» Stored rows

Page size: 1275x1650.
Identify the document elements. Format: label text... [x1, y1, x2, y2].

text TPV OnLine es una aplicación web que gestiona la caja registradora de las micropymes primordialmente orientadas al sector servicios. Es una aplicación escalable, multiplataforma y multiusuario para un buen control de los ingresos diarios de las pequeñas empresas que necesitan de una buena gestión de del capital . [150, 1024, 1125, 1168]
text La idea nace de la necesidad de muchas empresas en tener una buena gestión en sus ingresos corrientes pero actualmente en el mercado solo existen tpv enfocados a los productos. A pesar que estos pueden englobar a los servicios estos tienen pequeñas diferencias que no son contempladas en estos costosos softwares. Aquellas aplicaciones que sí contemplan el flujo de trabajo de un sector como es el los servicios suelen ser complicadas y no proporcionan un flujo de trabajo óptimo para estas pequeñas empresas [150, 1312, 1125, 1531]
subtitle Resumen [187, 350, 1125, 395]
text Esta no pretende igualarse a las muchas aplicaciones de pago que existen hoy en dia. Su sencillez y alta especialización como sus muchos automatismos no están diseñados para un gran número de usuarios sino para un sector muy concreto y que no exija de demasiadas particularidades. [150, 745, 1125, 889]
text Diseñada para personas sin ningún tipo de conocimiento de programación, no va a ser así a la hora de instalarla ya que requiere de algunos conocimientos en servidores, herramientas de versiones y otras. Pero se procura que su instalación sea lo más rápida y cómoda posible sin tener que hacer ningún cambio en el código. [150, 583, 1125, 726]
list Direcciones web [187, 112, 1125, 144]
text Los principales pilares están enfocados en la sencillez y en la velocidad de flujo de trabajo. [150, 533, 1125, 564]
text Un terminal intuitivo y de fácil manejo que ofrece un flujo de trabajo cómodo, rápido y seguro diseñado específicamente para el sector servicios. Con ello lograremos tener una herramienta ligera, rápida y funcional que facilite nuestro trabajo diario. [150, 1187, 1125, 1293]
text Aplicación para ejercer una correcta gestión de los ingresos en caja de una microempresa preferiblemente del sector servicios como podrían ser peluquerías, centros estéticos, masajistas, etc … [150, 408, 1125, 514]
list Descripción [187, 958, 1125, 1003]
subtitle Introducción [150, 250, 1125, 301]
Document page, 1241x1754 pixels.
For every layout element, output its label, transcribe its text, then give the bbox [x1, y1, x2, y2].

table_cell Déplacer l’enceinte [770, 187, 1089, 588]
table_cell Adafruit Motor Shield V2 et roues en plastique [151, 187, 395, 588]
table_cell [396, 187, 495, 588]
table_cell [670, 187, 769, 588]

» Given request
List every line of the listing above that contains the string "subtitle", matching its case exactly.

» Response to the task
subtitle Resumen [187, 350, 1125, 395]
subtitle Introducción [150, 250, 1125, 301]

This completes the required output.